Infamous Russian Business Network may be breaking into smaller bits

November 10, 2007 12:00 PM ET

Computerworld - The shadowy hacker and malware hosting network that only recently fled Russia to set up operations in China has now pulled the plug there and vanished yet again, researchers said late Friday.

The latest disappearing act of the Russian Business Network (RBN) has left researchers scratching their heads. "Where have they gone, that's the question," said an analyst at VeriSign Inc.'s iDefense Labs unit who wanted to remain anonymous, leery of retribution from the gang. "What's really interesting is how fast they shut everything down."

IDefense had tracked RBN's migration earlier in the week from servers based in Russia to ones running in China. On Tuesday, RBN's Russian servers went dark as the group relinquished control of its assigned IP addresses, effectively severing its connection to the Internet. By Wednesday, however, RBN had relocated to China and Taiwan after obtaining at least seven net blocks of Chinese IP addresses, said iDefense. According to the Sterling, Va.-based security intelligence firm, as of Wednesday, RBN controlled 5,120 IP addresses assigned to Chinese service providers; known RBN clients were even seen using those addresses that day.

But with its China move putting media and security community spotlights on the organization, RBN suddenly went offline on Thursday, said the analyst. "They severed connections to six of the seven net blocks on November 8," the analyst said.

The analyst speculated that while RBN's operators might dismiss the unflattering stories as attacks meant to discredit Russia and its president, Vladimir Putin, the attention was definitely unwelcome. "If their clients are afraid to use them," said the analyst, "it becomes a real issue of finances for RBN."

Security professionals have long alleged that RBN's clients are almost exclusively spammers, hackers, identity thieves, money mule operators, child pornographers and other criminals who have used its network to host malicious Web sites packed with malware or as the launching pad for spam campaigns and denial-of-service attacks. "These people don't like attention," said the analyst.

RBN has tried to deflect that attention before. In mid-October, the group spoke with a Western news organization for the first time when it told Wired that it was a legitimate business and that it was considering suing The Spamhaus Project, an well-known antispam organization, for blacklisting its IP addresses. Two days later, CNews Russia ran a story within the country that claimed the RBN allegations were fabrications meant to smear Putin.

Where RBN has gone or whether it will resurface is, however, a mystery for now. ""Where will they go next, assuming they want to reproduce the same model somewhere else? I don't know," said the iDefense analyst.

→ **Exercise requirements**
• 1. From the article on the Russian Business Network, return the passage starting with "IDefense had tracked" and going on through "addresses that day.", copied word for word.
• 2. According to the article on the Russian Business Network, how many IP addresses assigned to Chinese service providers did RBN control as of Wednesday?

→ **Dataset content**
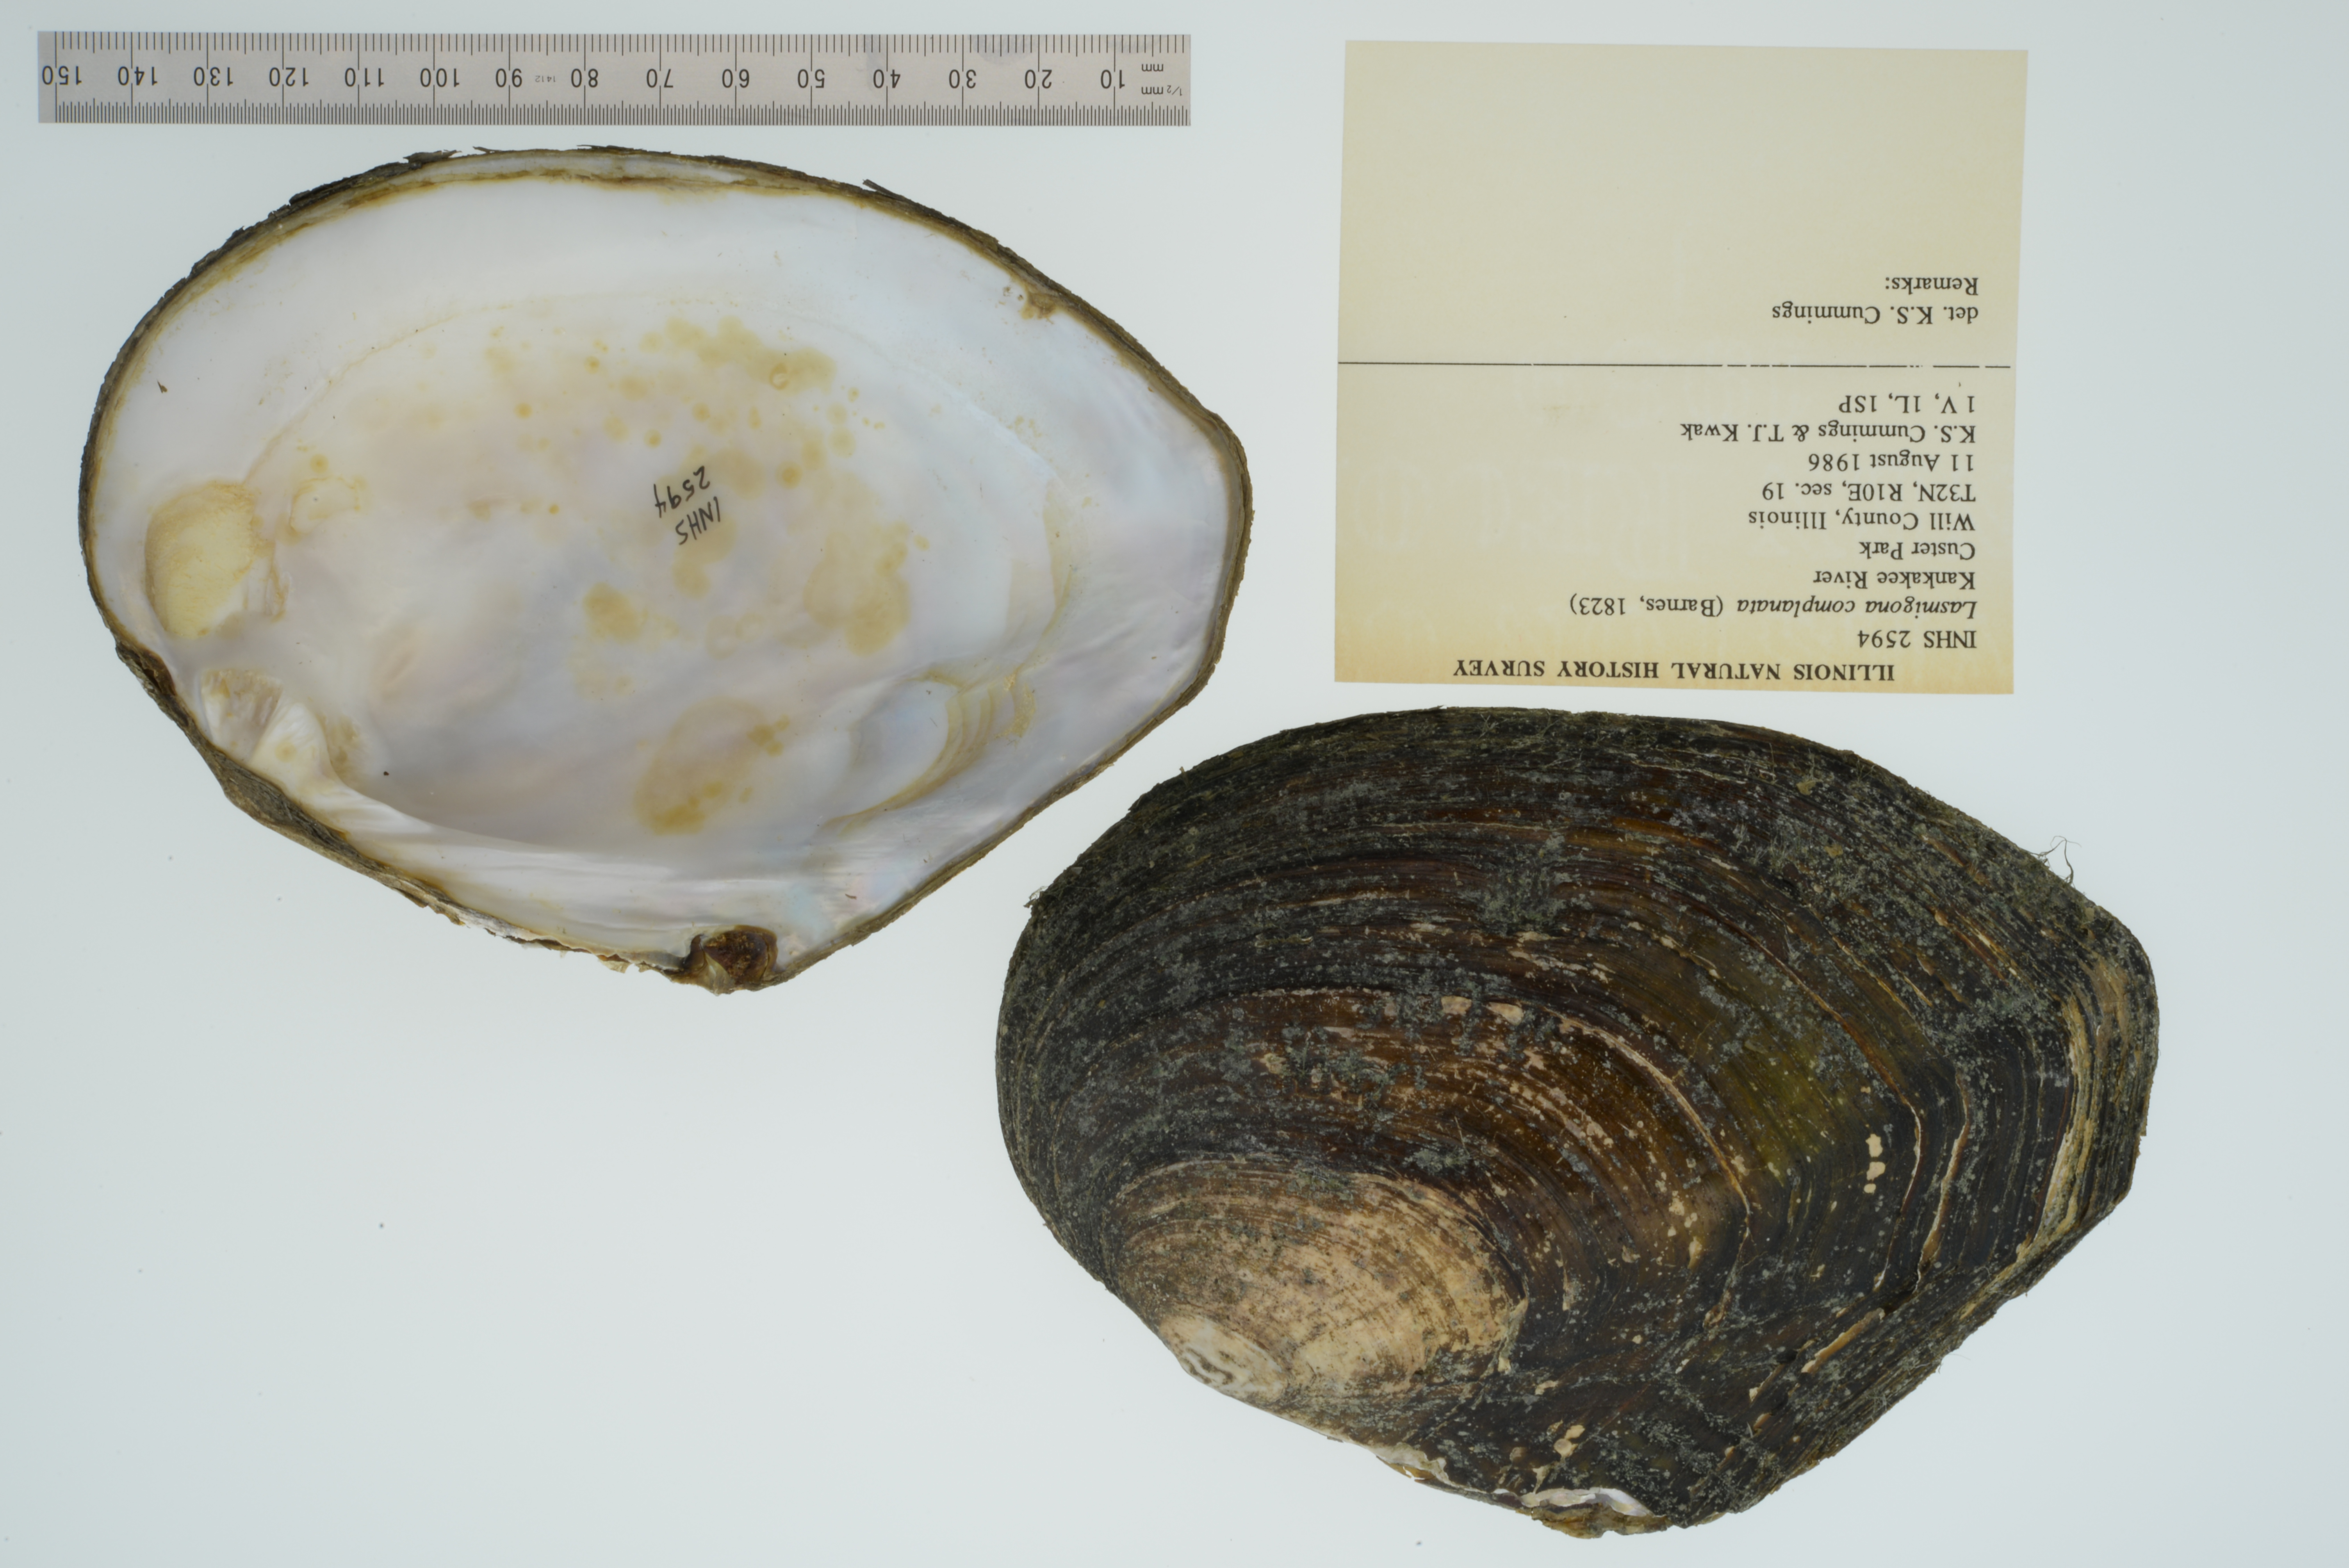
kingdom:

→ **Responses per task**
• 1.
IDefense had tracked RBN's migration earlier in the week from servers based in Russia to ones running in China. On Tuesday, RBN's Russian servers went dark as the group relinquished control of its assigned IP addresses, effectively severing its connection to the Internet. By Wednesday, however, RBN had relocated to China and Taiwan after obtaining at least seven net blocks of Chinese IP addresses, said iDefense. According to the Sterling, Va.-based security intelligence firm, as of Wednesday, RBN controlled 5,120 IP addresses assigned to Chinese service providers; known RBN clients were even seen using those addresses that day.

• 2. 5,120